• _Record set_
------------------------------------------------
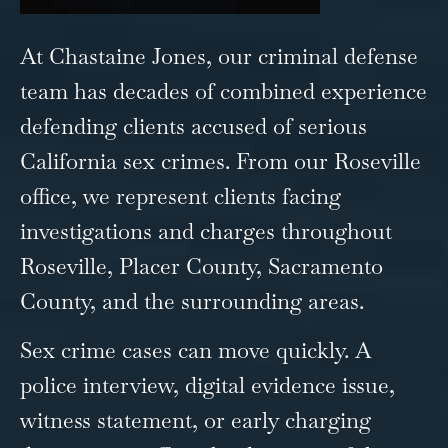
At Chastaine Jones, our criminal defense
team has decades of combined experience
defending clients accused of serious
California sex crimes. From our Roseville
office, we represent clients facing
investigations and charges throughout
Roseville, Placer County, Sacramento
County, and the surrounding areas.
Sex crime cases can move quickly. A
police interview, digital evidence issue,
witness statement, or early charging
------------------------------------------------
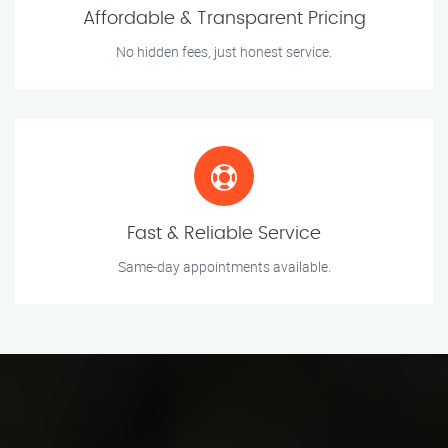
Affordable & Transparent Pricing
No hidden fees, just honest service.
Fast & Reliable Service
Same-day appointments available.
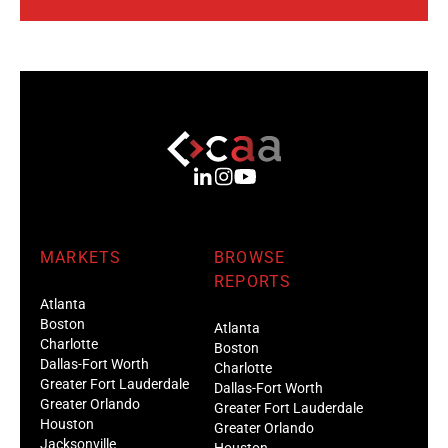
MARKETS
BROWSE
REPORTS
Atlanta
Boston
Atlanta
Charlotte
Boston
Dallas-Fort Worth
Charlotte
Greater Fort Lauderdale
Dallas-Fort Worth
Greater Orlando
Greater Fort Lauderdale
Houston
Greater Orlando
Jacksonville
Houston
------------------------------------------------
In the entries above, the lines between the one holding "California sex crimes. From our Roseville" and the one holding "witness statement, or early charging", inclusive, are to be printed exactly as written, and those alone.

California sex crimes. From our Roseville
office, we represent clients facing
investigations and charges throughout
Roseville, Placer County, Sacramento
County, and the surrounding areas.
Sex crime cases can move quickly. A
police interview, digital evidence issue,
witness statement, or early charging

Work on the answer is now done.